## DIRECTIONS:
1 > Answer these questions from the discussion of insulin pump security.
(a) What did a hacker put around wi-fi stations to boost their reception?
(b) How many units of insulin does the diabetic commenter use?
(c) What has now been revealed about these devices that makes the stakes higher?
2 > Write the next part of the discussion of insulin pump security, starting after its last sentence.

## SOURCE EXTRACT:
====
Let me guess... you're a firewire man..
It's not installed *IN* your body.
That's probably more difficult than it sounds.
Remember, people initially thought certain wi-fi stations had fairly short ranges until some hacker stuck a Pringles(tm) can around them and beefed up reception to a couple multiples of the vendor designed range.
it should never accept commands that are lethal. I've done work for a well known medical company in the past, and I was amazed by the amount of securitychecks in the firmware, no way you could give it a command that would be fatal. Injuries, yes, but it would catch any typo of a nurse...
> no way you could give it a command that would be fatal.
Until some hacker comes along and finds out that if you do this, this and this whilst sticking a finger up your nose it bypasses the security. At which point the original system designers slap themselves on the head and say "I never even considered that!"
Problem is its not as simple as deciding which command will kill someone. As a diabetic on insulin I use very small amounts of units between 20-30 I have a friend who is type 2 and he uses hundreds of units a day. Some people will use more than 10 times the number of units of insulin per meal that I use. There dose could easily be fatal to me. My dose would have next to no effect on them.
For those that dont understand how you use an insulin pump the number of units pumped wouldnt normally be static, normally it would be based on a profile of the food you are eating and the total amount of carbohydrate in the food. There is a need to be able to control the device on the move. Using no encryption though is very silly I would expect if it was wireless to use something akin to a VPN where encryption keys are changed regularly.
OK, am I getting de ja vu or didn't the reg already do this story earlier in the year?
They did, but...
Barnaby Jack had not been on the case, so the conclusion was that you needed physical access to the device to get the serial number, so the risk was relatively low.
Now it has been revealed that these devices will transmit their serial numbers, so the stakes are higher. The serial number will be used to confirm that the patient and device are the same as the medical records before adjustments are made, a requirement for medical safety, but it seems implemented with insecure protocols.
====
## DATA EXCERPTS:
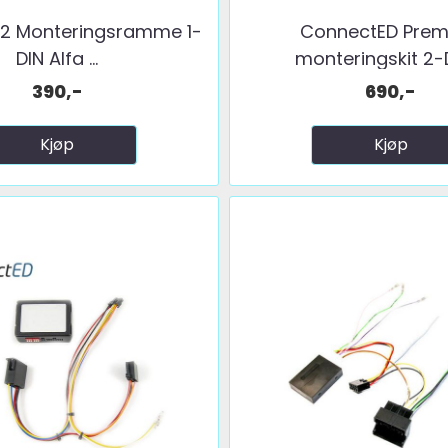
2 Monteringsramme 1-
ConnectED Pre
DIN Alfa ...
monteringskit 2-DI
390,-
690,-
Kjøp
Kjøp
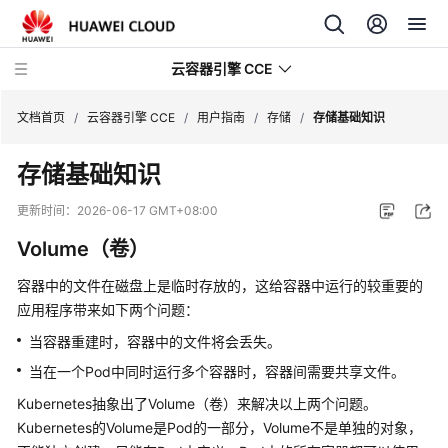
云容器引擎 CCE
文档首页
/
云容器引擎 CCE
/
用户指南
/
存储
/
存储基础知识
存储基础知识
更新时间：
2026-06-17 GMT+08:00
最
Volume（卷）
新
动
容器中的文件在磁盘上是临时存放的，这给容器中运行的较重要的
态
应用程序带来如下两个问题：
当容器重建时，容器中的文件将会丢失。
服
务
当在一个Pod中同时运行多个容器时，容器间需要共享文件。
公
Kubernetes抽象出了Volume（卷）来解决以上两个问题。
告
Kubernetes的Volume是Pod的一部分，Volume不是单独的对象，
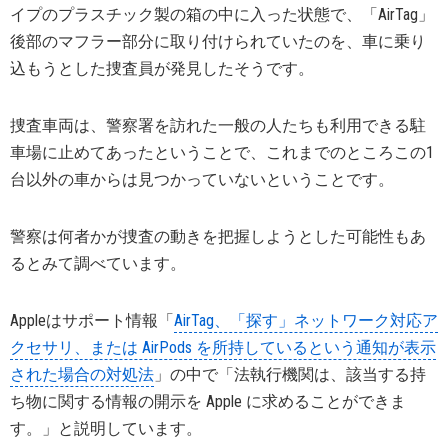
イプのプラスチック製の箱の中に入った状態で、「AirTag」
後部のマフラー部分に取り付けられていたのを、車に乗り
込もうとした捜査員が発見したそうです。
捜査車両は、警察署を訪れた一般の人たちも利用できる駐
車場に止めてあったということで、これまでのところこの1
台以外の車からは見つかっていないということです。
警察は何者かが捜査の動きを把握しようとした可能性もあ
るとみて調べています。
Appleはサポート情報「
AirTag、「探す」ネットワーク対応ア
クセサリ、または AirPods を所持しているという通知が表示
された場合の対処法
」の中で「法執行機関は、該当する持
ち物に関する情報の開示を Apple に求めることができま
す。」と説明しています。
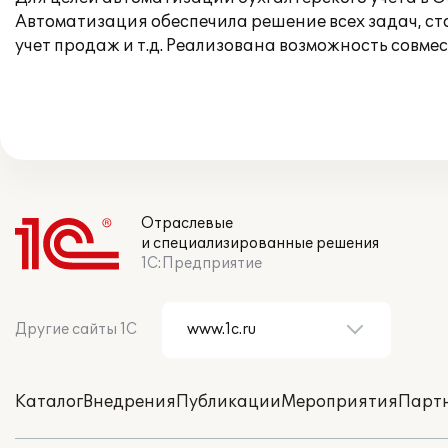
Автоматизация обеспечила решение всех задач, ст
учет продаж и т.д. Реализована возможность совме
Отраслевые
и специализированные решения
1С:Предприятие
Другие сайты 1С
Каталог
Внедрения
Публикации
Мероприятия
Парт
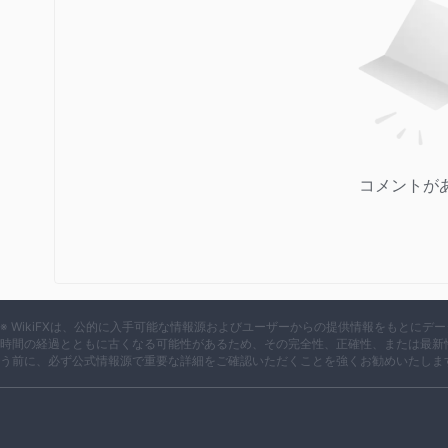
ジーとユーザーフレンドリーなインターフェイスへのアクセス
れます。
Ocean Markets代替ブローカー
調査を実施し、取引の潜在的なリスクを考慮した後、 Ocean M
供する代替の規制ブローカーを検討することをお勧めします。
イレバレッジ取引に適したブラックブルマーケットが含まれます
たCtraderブローカーであるicマーケット。これらの代替
コメントが
います。
◎BlackBull Market – ハイレバレッジ取引に最適
◎HFM – 低外国為替スプレッドブローカー
◎IC市場 – 優れたcTraderブローカー
顧客サポート
※ WikiFXは、公的に入手可能な情報源およびユーザーからの提供情報をもとに
時間の経過とともに古くなる可能性があるため、その完全性、正確性、または最新
それにかんする Ocean Markets' カスタマー サポート情報に
う前に、必ず公式情報源で重要な詳細をご確認いただくことを強くお勧めいたしま
support@ocean-markets.com が記載されていま
サポートの提供内容がさらに強化される可能性があることに注
トが迅速に支援を受けられるように、オンライン チャット 
です。さらに、サービス、手数料、取引条件に関するより詳細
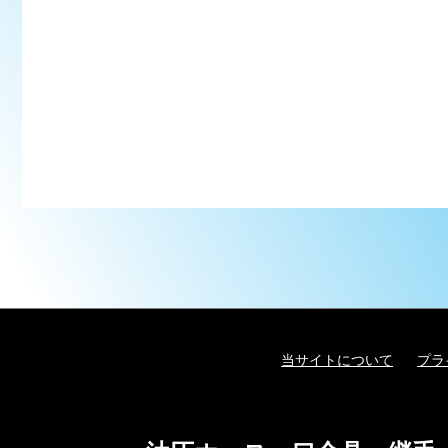
当サイトについて
プラ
====
## TASK ANSWERS:
1 >
(a) A Pringles(tm) can.
(b) Between 20 and 30 units.
(c) The devices transmit their serial numbers.

2 >
They actually mention that in the 3rd paragraph (and provide a handy clickable link). And point out that this research builds on that research so now he doesn't need to know the serial number of the device in advance and he can carry out the attack from signficiantly further away ...
Ah fair enough, I'm not going mad then. Ta.
Not old news, the last article about this was pooh-poohed by the manufaturer because you had to know the serial number of the targeted device and the device would alert the user that something was going on. There are soo many easier ways to kill someone so that possibillity just wasn't very feasible. But this new vuln that makes the device respond to some sort of broadcast with it's own serial number, and makes it possible to override the warning and control mechanisms make the vulnerability several orders of magintude more serious and is definately worthy of a follow-up article.
I have one of these pumps...
I have one of these pumps, and frankly I'm not going to lose any sleep over it. If someone wants to kill me, there are far easier ways than this. Yes, it's a flaw that should be fixed, but in my opinion the security researcher is making this out to be a bigger issue than it really is.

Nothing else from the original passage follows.